Work order:
Render each line of the records below as one string in a JSON list, leaving out any blank lines.
--------------------
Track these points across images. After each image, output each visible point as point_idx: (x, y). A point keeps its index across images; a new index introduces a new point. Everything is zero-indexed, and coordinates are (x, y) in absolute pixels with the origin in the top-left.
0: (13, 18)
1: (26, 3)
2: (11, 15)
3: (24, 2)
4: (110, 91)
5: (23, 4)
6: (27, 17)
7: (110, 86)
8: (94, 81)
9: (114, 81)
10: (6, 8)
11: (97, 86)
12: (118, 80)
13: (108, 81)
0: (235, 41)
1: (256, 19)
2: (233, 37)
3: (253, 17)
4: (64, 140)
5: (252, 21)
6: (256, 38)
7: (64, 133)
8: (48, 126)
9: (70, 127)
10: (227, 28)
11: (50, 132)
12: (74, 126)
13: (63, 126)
--------------------
Answer for this exercise:
[
  "Track these points across images. After each image, output each visible point as point_idx: (x, y). A point keeps its index across images; a new index introduces a new point. Everything is zero-indexed, and coordinates are (x, y) in absolute pixels with the origin in the top-left.",
  "0: (13, 18)",
  "1: (26, 3)",
  "2: (11, 15)",
  "3: (24, 2)",
  "4: (110, 91)",
  "5: (23, 4)",
  "6: (27, 17)",
  "7: (110, 86)",
  "8: (94, 81)",
  "9: (114, 81)",
  "10: (6, 8)",
  "11: (97, 86)",
  "12: (118, 80)",
  "13: (108, 81)",
  "0: (235, 41)",
  "1: (256, 19)",
  "2: (233, 37)",
  "3: (253, 17)",
  "4: (64, 140)",
  "5: (252, 21)",
  "6: (256, 38)",
  "7: (64, 133)",
  "8: (48, 126)",
  "9: (70, 127)",
  "10: (227, 28)",
  "11: (50, 132)",
  "12: (74, 126)",
  "13: (63, 126)"
]